+++ Data

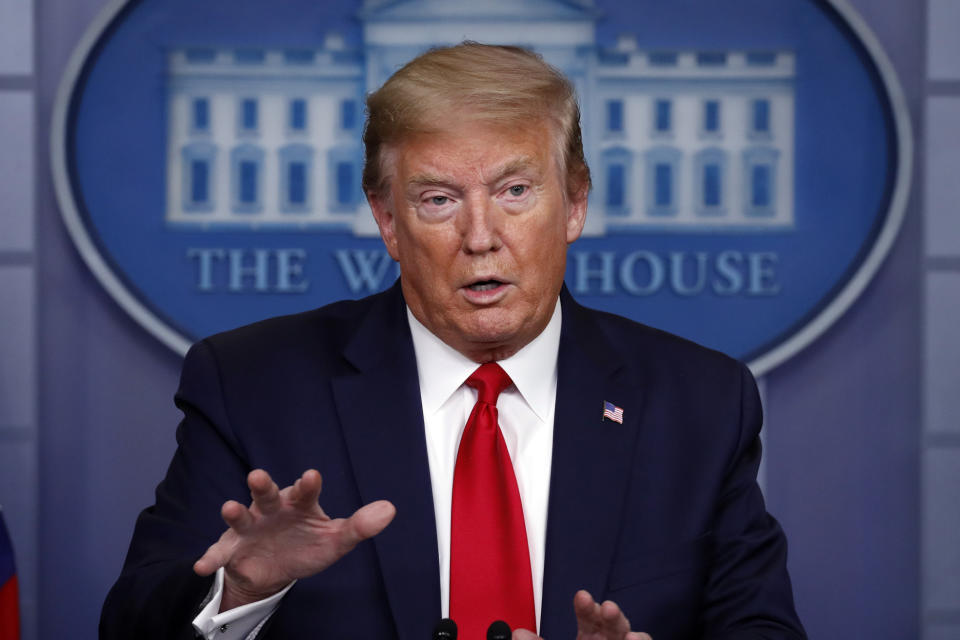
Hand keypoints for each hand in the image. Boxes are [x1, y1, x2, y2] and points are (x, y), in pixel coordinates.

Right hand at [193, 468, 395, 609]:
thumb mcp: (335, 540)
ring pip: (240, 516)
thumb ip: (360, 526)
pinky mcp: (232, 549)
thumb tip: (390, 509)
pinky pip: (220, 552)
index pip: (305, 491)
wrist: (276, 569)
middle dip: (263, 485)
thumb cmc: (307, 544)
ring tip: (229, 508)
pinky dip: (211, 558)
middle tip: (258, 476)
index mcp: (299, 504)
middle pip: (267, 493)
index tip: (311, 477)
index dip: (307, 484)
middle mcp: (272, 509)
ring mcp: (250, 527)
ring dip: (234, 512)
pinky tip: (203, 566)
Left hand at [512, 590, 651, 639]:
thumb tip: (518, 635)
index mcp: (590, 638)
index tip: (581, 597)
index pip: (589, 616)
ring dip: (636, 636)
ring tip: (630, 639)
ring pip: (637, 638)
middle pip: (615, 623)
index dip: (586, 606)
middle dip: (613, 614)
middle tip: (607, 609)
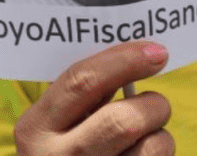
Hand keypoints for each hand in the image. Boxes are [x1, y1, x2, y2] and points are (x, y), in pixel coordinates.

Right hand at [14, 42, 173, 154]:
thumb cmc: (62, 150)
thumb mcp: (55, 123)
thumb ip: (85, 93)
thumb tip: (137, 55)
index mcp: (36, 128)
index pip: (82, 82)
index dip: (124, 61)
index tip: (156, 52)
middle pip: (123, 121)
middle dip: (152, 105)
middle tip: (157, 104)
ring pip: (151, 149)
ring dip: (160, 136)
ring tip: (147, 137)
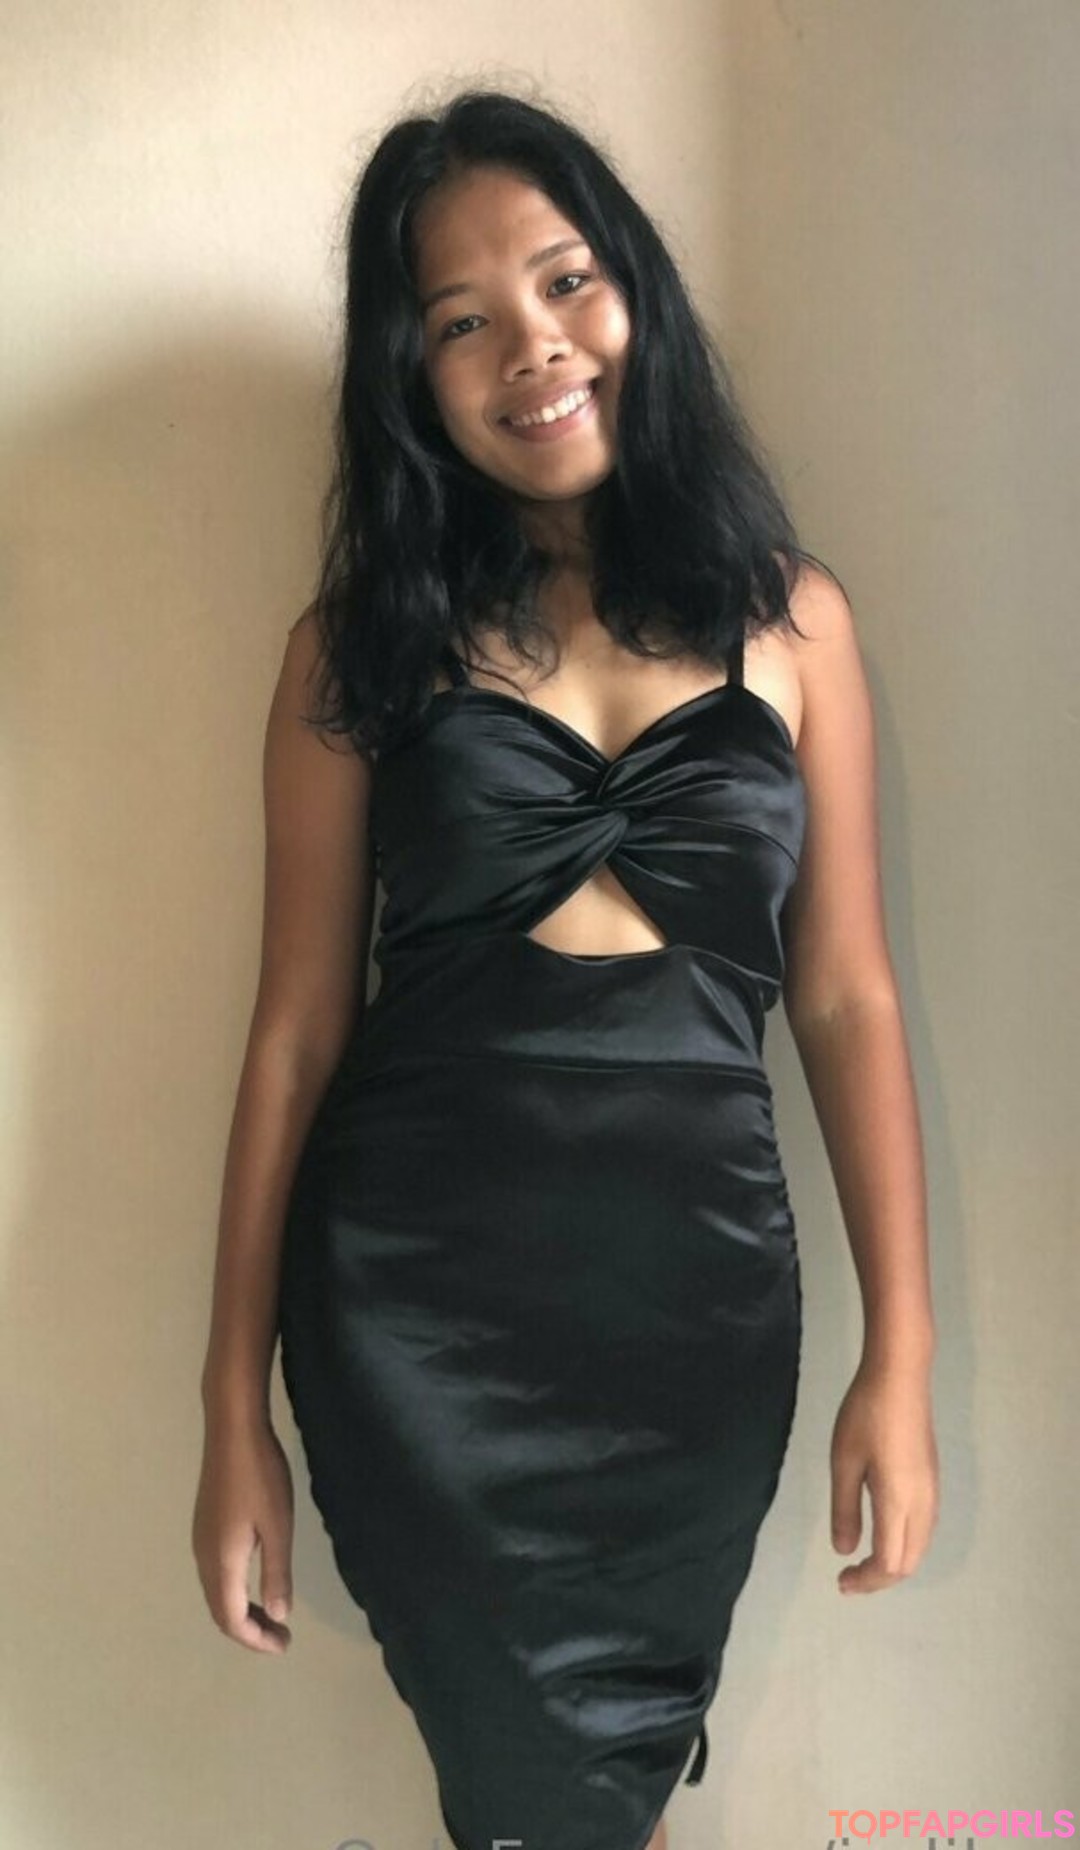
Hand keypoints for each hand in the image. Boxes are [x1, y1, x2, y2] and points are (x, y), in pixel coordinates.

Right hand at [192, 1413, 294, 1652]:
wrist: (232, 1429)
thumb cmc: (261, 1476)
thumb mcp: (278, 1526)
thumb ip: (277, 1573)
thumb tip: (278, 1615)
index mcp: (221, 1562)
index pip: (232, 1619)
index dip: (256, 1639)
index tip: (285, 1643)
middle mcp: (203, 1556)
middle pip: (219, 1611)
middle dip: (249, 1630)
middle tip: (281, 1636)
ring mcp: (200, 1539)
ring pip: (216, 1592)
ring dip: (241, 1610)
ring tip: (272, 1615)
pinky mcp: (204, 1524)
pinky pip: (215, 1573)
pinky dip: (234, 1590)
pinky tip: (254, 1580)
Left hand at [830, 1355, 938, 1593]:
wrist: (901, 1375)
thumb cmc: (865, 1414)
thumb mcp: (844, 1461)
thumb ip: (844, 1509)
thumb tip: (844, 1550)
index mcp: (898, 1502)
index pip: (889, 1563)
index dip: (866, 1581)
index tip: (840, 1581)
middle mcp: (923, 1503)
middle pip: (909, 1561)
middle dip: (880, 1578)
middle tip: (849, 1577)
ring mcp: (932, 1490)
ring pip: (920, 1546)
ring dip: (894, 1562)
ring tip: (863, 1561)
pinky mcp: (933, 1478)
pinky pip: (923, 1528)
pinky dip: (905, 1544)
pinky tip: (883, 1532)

++++++
+++ Data

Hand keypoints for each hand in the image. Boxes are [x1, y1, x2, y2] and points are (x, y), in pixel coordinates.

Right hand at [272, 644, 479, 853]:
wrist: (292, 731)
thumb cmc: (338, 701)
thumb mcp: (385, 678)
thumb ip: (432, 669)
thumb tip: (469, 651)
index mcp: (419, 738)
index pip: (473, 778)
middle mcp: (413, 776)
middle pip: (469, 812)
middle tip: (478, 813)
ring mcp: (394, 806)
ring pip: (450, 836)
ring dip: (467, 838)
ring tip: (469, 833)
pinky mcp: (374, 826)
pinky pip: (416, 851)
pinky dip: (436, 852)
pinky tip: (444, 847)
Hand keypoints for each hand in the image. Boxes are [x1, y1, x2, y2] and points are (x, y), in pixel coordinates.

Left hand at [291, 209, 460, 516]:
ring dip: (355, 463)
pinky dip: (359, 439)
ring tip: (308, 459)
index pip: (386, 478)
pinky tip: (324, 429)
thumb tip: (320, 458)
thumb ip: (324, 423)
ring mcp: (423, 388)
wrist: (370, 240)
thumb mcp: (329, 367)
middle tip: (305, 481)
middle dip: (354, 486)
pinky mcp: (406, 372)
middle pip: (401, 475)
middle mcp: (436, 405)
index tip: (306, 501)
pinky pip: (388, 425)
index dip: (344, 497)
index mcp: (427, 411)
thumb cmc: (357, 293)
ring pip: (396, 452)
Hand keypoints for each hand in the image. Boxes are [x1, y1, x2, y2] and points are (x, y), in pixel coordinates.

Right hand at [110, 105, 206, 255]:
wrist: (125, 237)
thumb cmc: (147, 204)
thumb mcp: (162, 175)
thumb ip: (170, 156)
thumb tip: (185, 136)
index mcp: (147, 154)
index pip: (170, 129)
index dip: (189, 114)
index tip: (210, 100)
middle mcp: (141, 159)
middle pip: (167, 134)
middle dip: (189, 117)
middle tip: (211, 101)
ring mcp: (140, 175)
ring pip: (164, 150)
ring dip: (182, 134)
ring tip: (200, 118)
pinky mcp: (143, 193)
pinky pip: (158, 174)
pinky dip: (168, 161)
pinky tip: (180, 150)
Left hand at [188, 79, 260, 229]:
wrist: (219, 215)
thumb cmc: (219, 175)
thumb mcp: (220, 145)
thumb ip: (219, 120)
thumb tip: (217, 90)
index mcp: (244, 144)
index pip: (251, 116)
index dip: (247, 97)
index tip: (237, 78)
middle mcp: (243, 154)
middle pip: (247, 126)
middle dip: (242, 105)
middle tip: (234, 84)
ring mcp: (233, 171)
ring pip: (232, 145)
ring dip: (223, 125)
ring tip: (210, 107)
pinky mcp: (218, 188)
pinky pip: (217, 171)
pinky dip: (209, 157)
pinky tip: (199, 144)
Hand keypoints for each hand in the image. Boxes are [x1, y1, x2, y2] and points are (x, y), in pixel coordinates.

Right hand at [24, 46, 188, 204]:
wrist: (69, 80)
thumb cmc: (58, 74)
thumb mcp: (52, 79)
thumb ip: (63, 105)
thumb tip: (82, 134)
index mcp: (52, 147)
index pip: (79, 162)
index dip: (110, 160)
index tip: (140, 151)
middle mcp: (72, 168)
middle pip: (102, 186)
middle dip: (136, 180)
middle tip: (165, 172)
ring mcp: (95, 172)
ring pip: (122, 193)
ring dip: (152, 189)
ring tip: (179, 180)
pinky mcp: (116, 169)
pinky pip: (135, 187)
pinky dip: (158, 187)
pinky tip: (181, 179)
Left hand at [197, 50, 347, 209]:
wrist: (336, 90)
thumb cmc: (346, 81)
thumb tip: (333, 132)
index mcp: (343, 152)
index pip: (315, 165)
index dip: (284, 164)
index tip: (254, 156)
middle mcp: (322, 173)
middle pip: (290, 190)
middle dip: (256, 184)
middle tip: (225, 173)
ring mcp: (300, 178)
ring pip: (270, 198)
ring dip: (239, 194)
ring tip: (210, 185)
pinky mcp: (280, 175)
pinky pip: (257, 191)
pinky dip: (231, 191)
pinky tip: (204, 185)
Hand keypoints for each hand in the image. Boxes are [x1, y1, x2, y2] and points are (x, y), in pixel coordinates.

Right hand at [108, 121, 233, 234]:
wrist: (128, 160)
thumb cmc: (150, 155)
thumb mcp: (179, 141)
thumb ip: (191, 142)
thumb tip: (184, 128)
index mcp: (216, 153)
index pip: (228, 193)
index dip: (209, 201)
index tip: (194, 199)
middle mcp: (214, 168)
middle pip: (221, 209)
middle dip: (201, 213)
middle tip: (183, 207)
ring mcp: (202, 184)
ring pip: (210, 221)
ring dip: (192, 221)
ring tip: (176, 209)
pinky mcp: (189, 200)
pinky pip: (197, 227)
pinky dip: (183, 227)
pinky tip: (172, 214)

++++++
+++ Data

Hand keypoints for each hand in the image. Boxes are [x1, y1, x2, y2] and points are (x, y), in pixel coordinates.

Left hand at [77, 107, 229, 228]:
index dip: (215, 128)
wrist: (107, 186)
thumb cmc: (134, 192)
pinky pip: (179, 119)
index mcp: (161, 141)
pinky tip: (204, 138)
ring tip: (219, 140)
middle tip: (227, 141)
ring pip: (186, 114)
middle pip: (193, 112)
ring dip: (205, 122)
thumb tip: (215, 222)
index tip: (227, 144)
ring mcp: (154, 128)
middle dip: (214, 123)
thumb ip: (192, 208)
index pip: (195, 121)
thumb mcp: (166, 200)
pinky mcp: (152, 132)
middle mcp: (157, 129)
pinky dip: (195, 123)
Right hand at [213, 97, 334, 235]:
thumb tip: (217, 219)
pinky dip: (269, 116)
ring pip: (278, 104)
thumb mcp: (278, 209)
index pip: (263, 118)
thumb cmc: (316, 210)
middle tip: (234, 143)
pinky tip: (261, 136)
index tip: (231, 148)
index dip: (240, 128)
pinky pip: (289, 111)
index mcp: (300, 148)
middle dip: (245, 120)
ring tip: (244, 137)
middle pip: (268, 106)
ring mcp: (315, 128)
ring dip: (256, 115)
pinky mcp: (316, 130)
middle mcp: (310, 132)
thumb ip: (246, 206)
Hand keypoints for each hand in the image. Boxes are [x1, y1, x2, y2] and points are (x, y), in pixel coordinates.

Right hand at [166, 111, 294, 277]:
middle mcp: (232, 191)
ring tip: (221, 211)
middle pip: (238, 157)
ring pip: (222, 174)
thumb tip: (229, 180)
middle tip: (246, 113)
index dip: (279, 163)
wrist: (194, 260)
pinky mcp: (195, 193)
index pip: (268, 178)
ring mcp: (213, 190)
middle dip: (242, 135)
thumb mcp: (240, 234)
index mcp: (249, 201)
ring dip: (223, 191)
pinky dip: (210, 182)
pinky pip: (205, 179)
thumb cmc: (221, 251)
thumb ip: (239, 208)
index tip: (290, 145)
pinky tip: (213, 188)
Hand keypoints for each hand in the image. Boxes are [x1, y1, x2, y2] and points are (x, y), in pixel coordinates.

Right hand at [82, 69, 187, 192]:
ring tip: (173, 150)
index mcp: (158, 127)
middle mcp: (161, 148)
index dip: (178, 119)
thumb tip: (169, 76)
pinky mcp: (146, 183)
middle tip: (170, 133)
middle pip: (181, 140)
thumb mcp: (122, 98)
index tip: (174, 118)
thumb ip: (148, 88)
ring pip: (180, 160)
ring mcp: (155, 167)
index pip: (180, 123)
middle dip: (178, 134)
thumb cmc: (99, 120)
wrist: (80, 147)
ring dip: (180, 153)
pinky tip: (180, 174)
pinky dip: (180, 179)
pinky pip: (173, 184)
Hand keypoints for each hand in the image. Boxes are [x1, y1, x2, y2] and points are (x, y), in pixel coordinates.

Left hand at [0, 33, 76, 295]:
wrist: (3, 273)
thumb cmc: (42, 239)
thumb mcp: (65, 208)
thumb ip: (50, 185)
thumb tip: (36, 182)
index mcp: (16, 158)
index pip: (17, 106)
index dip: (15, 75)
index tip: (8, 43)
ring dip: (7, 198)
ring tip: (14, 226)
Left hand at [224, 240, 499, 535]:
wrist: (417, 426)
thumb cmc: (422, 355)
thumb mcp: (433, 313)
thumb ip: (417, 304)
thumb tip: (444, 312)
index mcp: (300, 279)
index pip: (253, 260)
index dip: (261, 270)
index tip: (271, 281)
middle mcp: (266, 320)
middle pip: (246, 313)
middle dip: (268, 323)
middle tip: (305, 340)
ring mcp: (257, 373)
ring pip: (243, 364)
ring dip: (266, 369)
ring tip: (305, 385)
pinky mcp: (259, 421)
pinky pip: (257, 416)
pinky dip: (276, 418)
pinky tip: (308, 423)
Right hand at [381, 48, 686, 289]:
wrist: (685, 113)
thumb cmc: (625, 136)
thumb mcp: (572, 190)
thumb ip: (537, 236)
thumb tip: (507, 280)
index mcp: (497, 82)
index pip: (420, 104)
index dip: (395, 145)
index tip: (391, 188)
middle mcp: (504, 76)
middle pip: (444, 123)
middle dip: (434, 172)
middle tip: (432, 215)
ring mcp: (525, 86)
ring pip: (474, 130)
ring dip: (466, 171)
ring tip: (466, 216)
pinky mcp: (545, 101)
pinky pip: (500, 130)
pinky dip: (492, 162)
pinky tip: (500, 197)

++++++

**To do:** In the records above, the line with "thumb ip: (324, 423)" marks the start and the line with "pinky dip: (168, 161)" marks the end; copy that stretch exactly, both lines included, and nothing else.

**Your solution:**
thumb ip: (324, 423)
ring mcp: (423, 388)
wrist: (370, 240)
thumb mcp: (329, 367)
middle tip: (305, 481)
middle dip: (354, 486)
pinky mcp: (406, 372)
middle pip: (401, 475)
middle mcp: (436, 405)
index tip: (306, 501)
pinky pip: (388, 425)
index dip: (344, 497)
index mcp: (427, 411)
thumb cmc: (357, 293)
ring pip: (396, 452)
Hand keypoints for each hand in the image. Boxes are [x1, y1, x2, y2] and points are (x, y), in pixel coordinates.

Right hand at [110, 105, 206, 255]:
wrist: (125, 237)
thumb cmc: (147, 204)
thumb mcp: (162, 175)
thumb ip: (170, 156)
thumb tip: (185, 136)
index mcp: (147, 154)
index pip: (170, 129)
index dip: (189, 114)
index tip: (210, 100)
middle mcp: (141, 159)
middle pip: (167, 134)
middle dip: (189, 117)
middle tip: (211, 101)
ring mcp: (140, 175)
ring pip: (164, 150)
ring dip: (182, 134)
ring tip: (200, 118)
pinky mcp: (143, 193)
pinky pip: (158, 174)
pinky dip: (168, 161)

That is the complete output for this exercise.